■ PROVIDED MATERIAL:

[Start of Attachment]

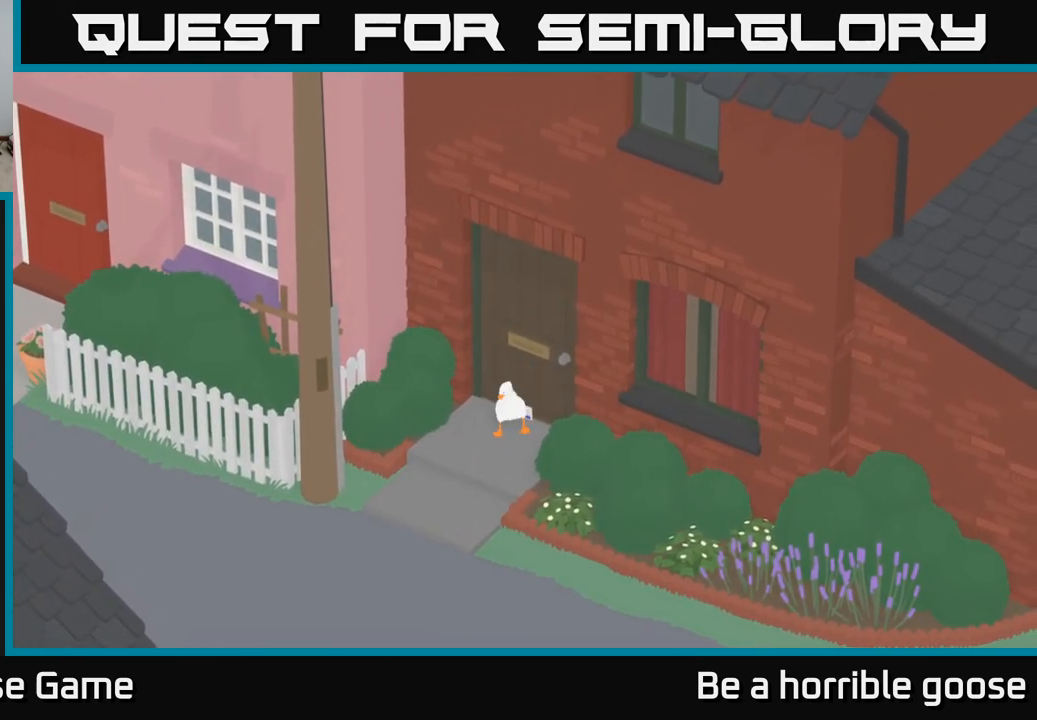
{"buttons": ["A"], "left_stick": "left", "right_stick": "center", "events": [[200, "A", "down"], [467, "left_stick", "left"]]}
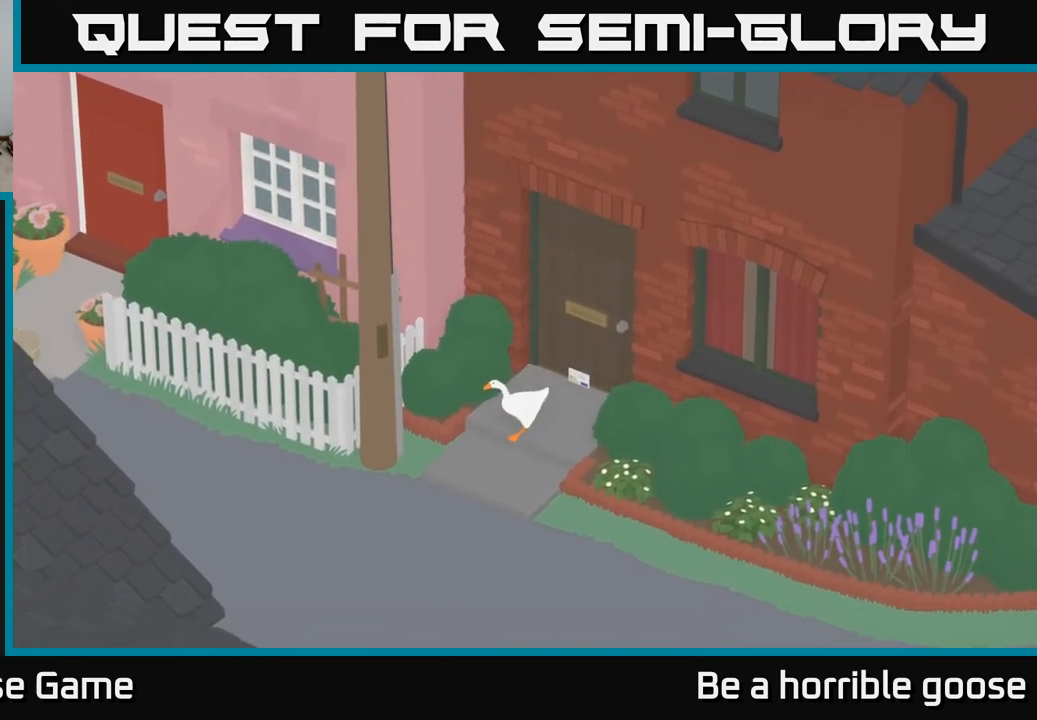
{"buttons": ["A"], "left_stick": "down-left", "right_stick": "center", "events": [[200, "left_stick", "down-left"]]}
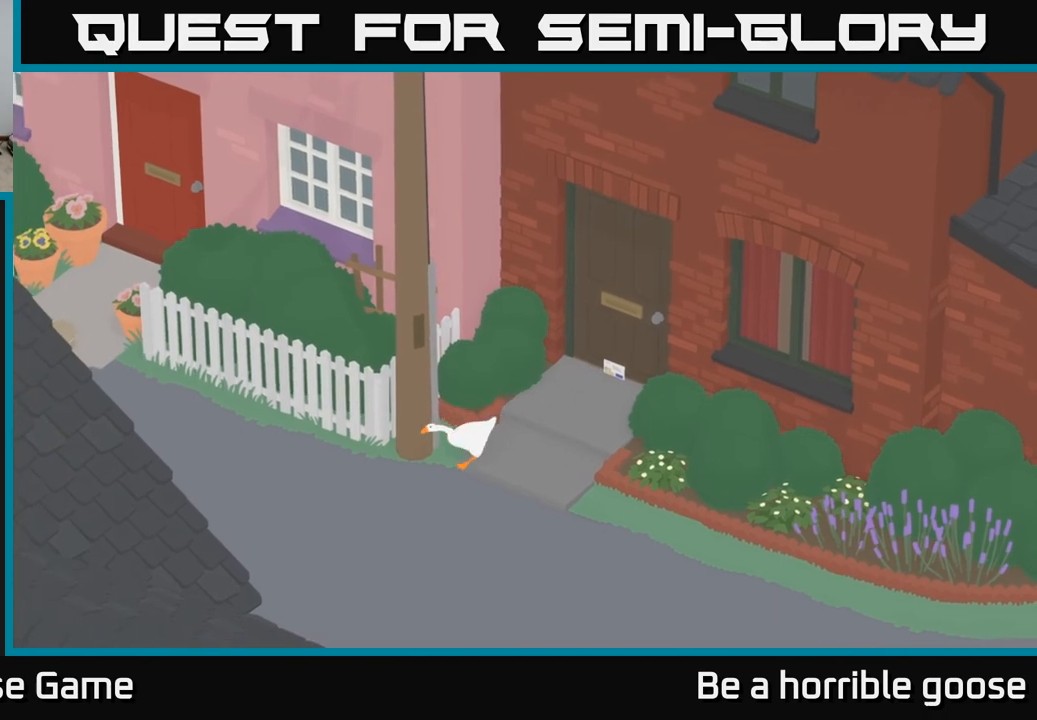
{"buttons": ["A"], "left_stick": "up-left", "right_stick": "center", "events": [[217, "left_stick", "left"], [450, "left_stick", "up-left"]]}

[End of Attachment]

■ TASK STATEMENT:
Without any pictures, return the material above exactly.

■ ANSWER BOX:
{"buttons": ["A"], "left_stick": "left", "right_stick": "center", "events": [[200, "A", "down"], [467, "left_stick", "left"]]}
{"buttons": ["A"], "left_stick": "down-left", "right_stick": "center", "events": [[200, "left_stick", "down-left"]]}
{"buttons": ["A"], "left_stick": "up-left", "right_stick": "center", "events": [[217, "left_stick", "left"], [450, "left_stick", "up-left"]]}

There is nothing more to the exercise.